Roche Pharma Research and Early Development, Therapeutic Modalities, Roche Innovation Center Copenhagen, Hørsholm, Denmark.
Bristol Myers Squibb Research and Development, Princeton, New Jersey, USA.
Nucleic Acid Ther. 2022 Jun;32(3):151-162. doi: 10.1089/nat.2021.0071. Epub 2022 Feb 14.

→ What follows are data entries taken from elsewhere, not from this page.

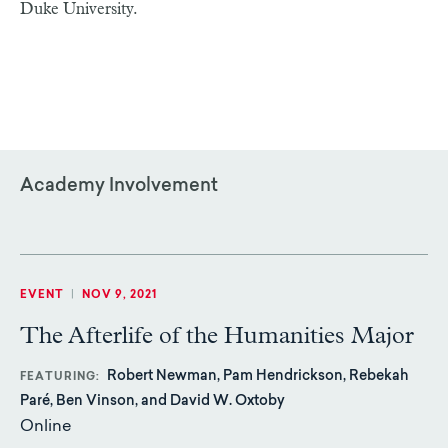
Duke University.
Academy Involvement
EVENT
|
NOV 9, 2021
The Afterlife of the Humanities Major
Robert Newman, Pam Hendrickson, Rebekah
FEATURING
Paré, Ben Vinson, and David W. Oxtoby
Online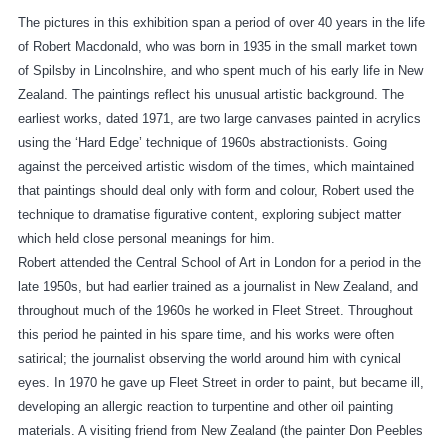
The pictures in this exhibition span a period of over 40 years in the life
of Robert Macdonald, who was born in 1935 in the small market town
of Spilsby in Lincolnshire, and who spent much of his early life in New
Zealand. The paintings reflect his unusual artistic background. The
earliest works, dated 1971, are two large canvases painted in acrylics
using the ‘Hard Edge’ technique of 1960s abstractionists. Going
against the perceived artistic wisdom of the times, which maintained
that paintings should deal only with form and colour, Robert used the
technique to dramatise figurative content, exploring subject matter
which held close personal meanings for him.
Robert attended the Central School of Art in London for a period in the
late 1950s, but had earlier trained as a journalist in New Zealand, and
throughout much of the 1960s he worked in Fleet Street. Throughout
this period he painted in his spare time, and his works were often
satirical; the journalist observing the world around him with cynical
eyes. In 1970 he gave up Fleet Street in order to paint, but became ill,
developing an allergic reaction to turpentine and other oil painting
materials. A visiting friend from New Zealand (the painter Don Peebles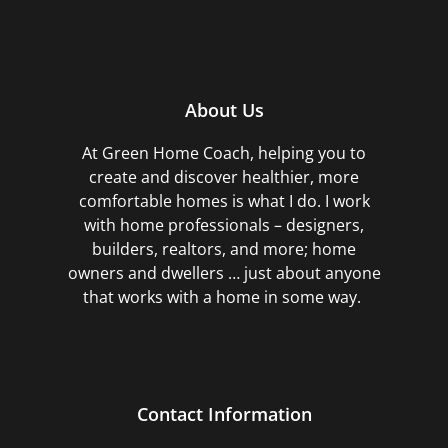
About Us
At Green Home Coach,
helping you to
create and discover healthier, more
comfortable homes is what I do. I work
with home professionals – designers,
builders, realtors, and more; home
owners and dwellers … just about anyone
that works with a home in some way.
Contact Information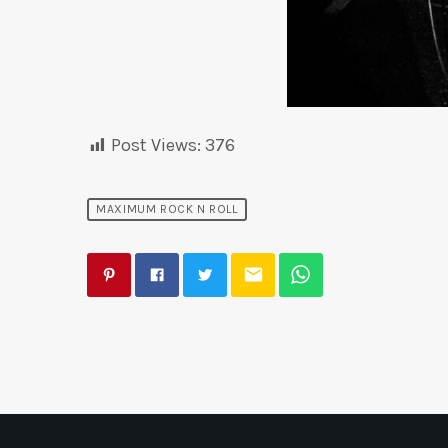
Post Views:
376
MAXIMUM ROCK N ROLL
email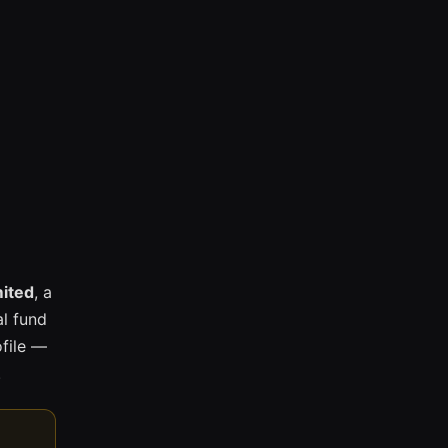
mited
, a
l fund
ofile —
.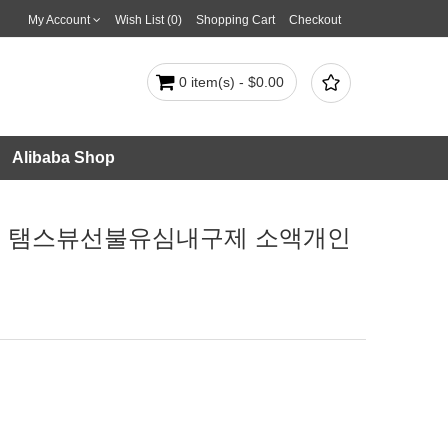
My Account
Wish List (0)
Shopping Cart
Checkout

0 item(s) - $0.00
Alibaba Shop
전대출 탬스뷰선불유심내구제 소액개인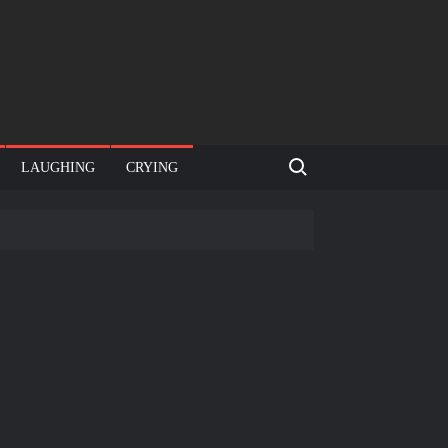
Search for:
LAUGHING
CRYING
e template
Bahut jagah hai, nahi jagah h video meme
e Templates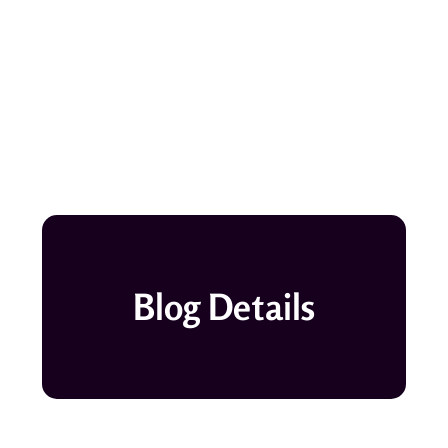
Blog Details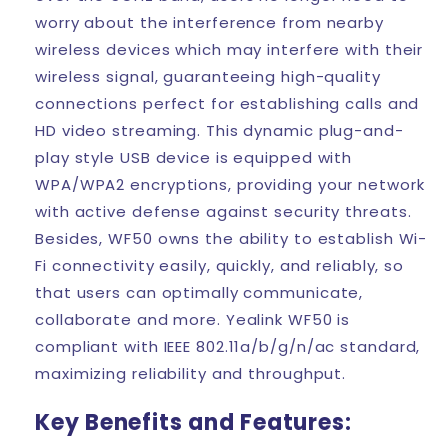
worry about the interference from nearby
wireless devices which may interfere with their
wireless signal, guaranteeing high-quality
connections perfect for establishing calls and
HD video streaming. This dynamic plug-and-
play style USB device is equipped with
WPA/WPA2 encryptions, providing your network
with active defense against security threats.
Besides, WF50 owns the ability to establish Wi-
Fi connectivity easily, quickly, and reliably, so
that users can optimally communicate,
collaborate and more. Yealink WF50 is
compliant with IEEE 802.11a/b/g/n/ac standard,
maximizing reliability and throughput.
Key Benefits and Features: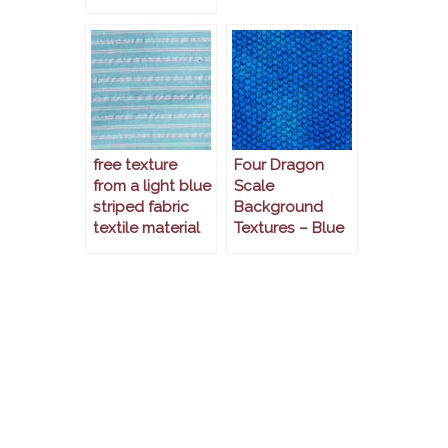
free texture
Four Dragon
from a light blue
Scale
striped fabric
Background
textile material
Textures – Blue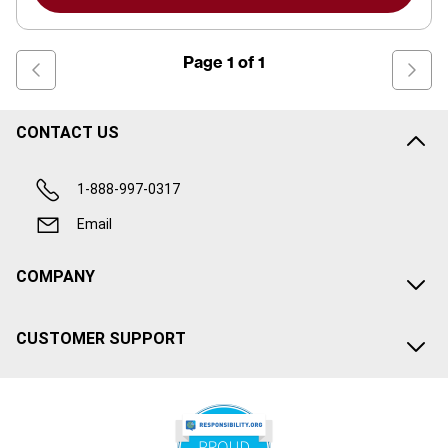
Page
1
of
1
CONTACT US
1-888-997-0317
Email
COMPANY
CUSTOMER SUPPORT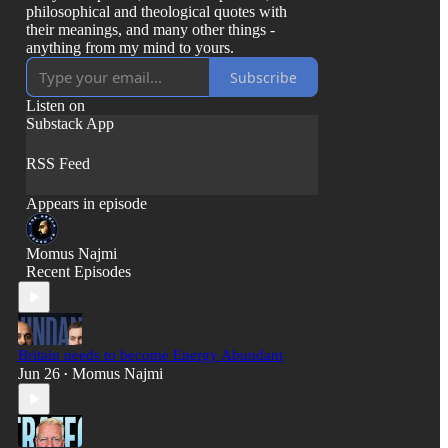
philosophical and theological quotes with
their meanings, and many other things -
anything from my mind to yours.
Subscribe
Listen on
Substack App
RSS Feed
Appears in episode
Momus Najmi
Recent Episodes
Britain needs to become Energy Abundant
Jun 26
Momus Najmi
•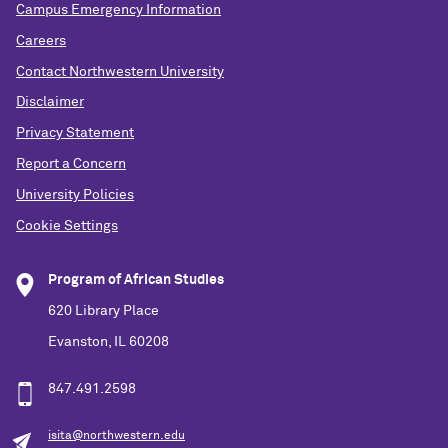
Campus Emergency Information
Careers
Contact Northwestern University
Disclaimer
Privacy Statement
Report a Concern
University Policies
Cookie Settings
Program of African Studies
620 Library Place
Evanston, IL 60208
847.491.2598
isita@northwestern.edu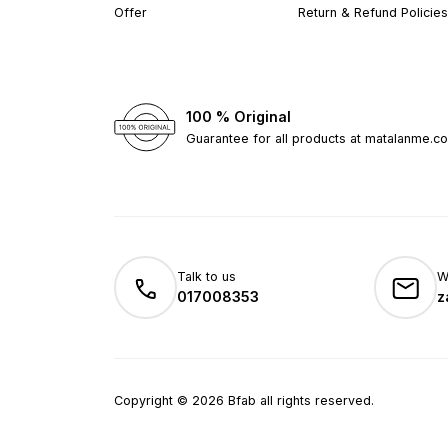
Offer
Return & Refund Policies
100 % Original
Guarantee for all products at matalanme.c
Talk to us
W
017008353
z
Copyright
©
2026
Bfab all rights reserved.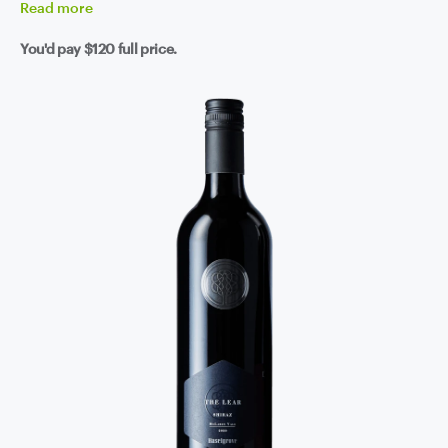
Read
more
You'd pay
$120
full price.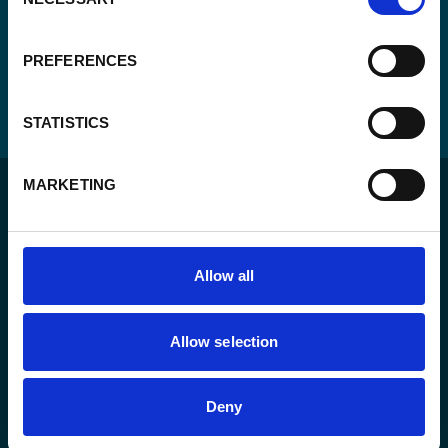
Selection
PREFERENCES
STATISTICS
MARKETING
Allow all
For a sustainable world where all live under the rule of
law and are free to thrive.
Allow selection
The agency
Deny
What we do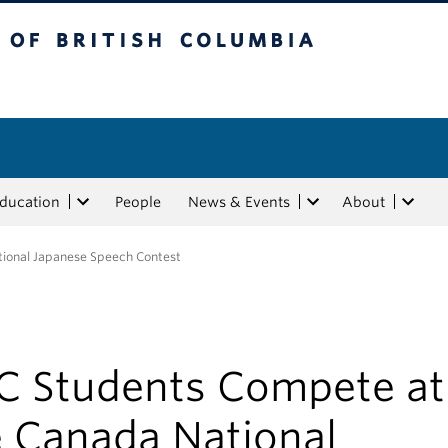
tish Columbia
Education
People
News & Events
About
ional Japanese Speech Contest
C Students Compete at
e Canada National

Antisense oligonucleotides are a relatively new therapeutic modality and safety evaluation is still a developing area of research. We have observed that some oligonucleotides can produce acute, nonhybridization dependent, neurobehavioral side effects after intracerebroventricular (ICV) dosing in mice. In this study, we use a combination of , , and bioinformatics approaches to identify a sequence design algorithm, which can reduce the number of acutely toxic molecules synthesized and tested in mice. We find a cellular assay measuring spontaneous calcium oscillations in neuronal cells can predict the behavioral side effects after ICV dosing, and may provide a mechanistic explanation for these observations. We identify sequence features that are overrepresented or underrepresented among oligonucleotides causing these reductions in calcium oscillations. A weighted linear combination of the five most informative sequence features predicts the outcome of ICV dosing with >80% accuracy. From this, we develop a bioinformatics tool that allows oligonucleotide designs with acceptable acute neurotoxic potential to be identified, thereby reducing the number of toxic molecules entering drug discovery pipelines. The informative sequence features we identified also suggest areas in which to focus future medicinal chemistry efforts.
反义寡核苷酸是一种相对较新的治疗方式,安全性评估仍然是一个不断发展的研究领域。我们观察到,一些寡核苷酸在小鼠脑室内(ICV)给药后会产生急性、非杂交依赖性的神经行为副作用。在这项研究中,我们结合使用、、和生物信息学方法来确定一种序列设计算法,该算法可以减少在小鼠中合成和测试的急性毒性分子的数量。我们发现一种测量神经元细胞中自发钙振荡的细胞测定法可以预测 ICV 给药后的行为副作用,并可能为这些观察结果提供机制解释。我们确定了在引起这些钙振荡减少的寡核苷酸中过度或不足表达的序列特征。五个最具信息量的序列特征的加权线性组合可以预测 ICV 给药的结果,准确率超过 80%。由此,我们开发了一种生物信息学工具,可以识别具有可接受的急性神经毒性潜力的寡核苷酸设计,从而减少进入药物发现管道的有毒分子数量。我们确定的有信息量的序列特征还提示了需要集中精力进行未来药物化学研究的领域。